Care home in Kent triggers shutdown with 10 hours of notice given to families
Berkeley House tells families their loved ones have to leave the care home by 5pm, after no longer being able to provide safe care
Berkeley House care home in Kent, which cared for adults with autism and severe learning difficulties, has closed after becoming severely short-staffed.
The care home's operator announced that it could no longer provide safe care due to a lack of staff, giving families 10 hours of notice to find new homes for residents.
The operator informed families at 7.30am that their relatives would have to leave Berkeley House by 5pm. Families had previously been told by the operators that the move would happen after 28 days, four days before the operator announced the change.

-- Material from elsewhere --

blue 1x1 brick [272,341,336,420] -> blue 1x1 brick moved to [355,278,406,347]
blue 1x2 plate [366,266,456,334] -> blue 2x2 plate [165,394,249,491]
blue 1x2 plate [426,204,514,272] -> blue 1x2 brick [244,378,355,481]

The operator, Achieve Together, has said they decided to close the home “due to our inability to recruit and retain staff we were unable to continue to provide a good standard of care”.
Achieve Together added that the Care Quality Commission regulator and the local authority “determined that people’s needs would be better met in alternative provision” after an inspection.

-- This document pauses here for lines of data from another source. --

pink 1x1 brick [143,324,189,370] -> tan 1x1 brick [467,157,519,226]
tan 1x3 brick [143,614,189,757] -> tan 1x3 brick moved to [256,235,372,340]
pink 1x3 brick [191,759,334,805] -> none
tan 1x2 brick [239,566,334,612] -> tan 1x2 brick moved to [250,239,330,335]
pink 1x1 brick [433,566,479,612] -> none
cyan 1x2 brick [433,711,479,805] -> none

Speaking with The Guardian, Yola and Graham Wakefield described “heart-breaking scenes” as families arrived at the care home to collect their loved ones. Yola and Graham Wakefield 29-year-old son Michael lived at the care home for a decade.
This comes after care groups and charities have said the Government’s 10-year “vision” to improve social care needs more funding to pull the sector “back from the brink”.
Groups said the funding does not match its long-term ambition and the plans do not address the most pressing immediate issues facing the sector – workforce challenges, unmet need and a fragile provider market – ahead of a challenging winter.
The Government unveiled its social care white paper, which gives further details on how some of the previously announced £5.4 billion – to be raised for social care by the £36 billion health and social care levy – will be spent over the next three years.
Part of the £1.7 billion allocated to improve social care will fund a repairs service to help older and disabled people live for longer with their families or independently in their own homes.
They will get more money to enable adaptations such as stairlifts, wet rooms and home technologies through the Disabled Facilities Grant.
At least £300 million will be invested to increase the range of supported housing and at least £150 million to drive greater adoption of technology, which can support independent living and improve care.
Up to £25 million will be invested to change the services provided to support unpaid carers and increase their access to respite services.
A previously announced £500 million will go towards ensuring the social care workforce have the right training and qualifications and feel valued.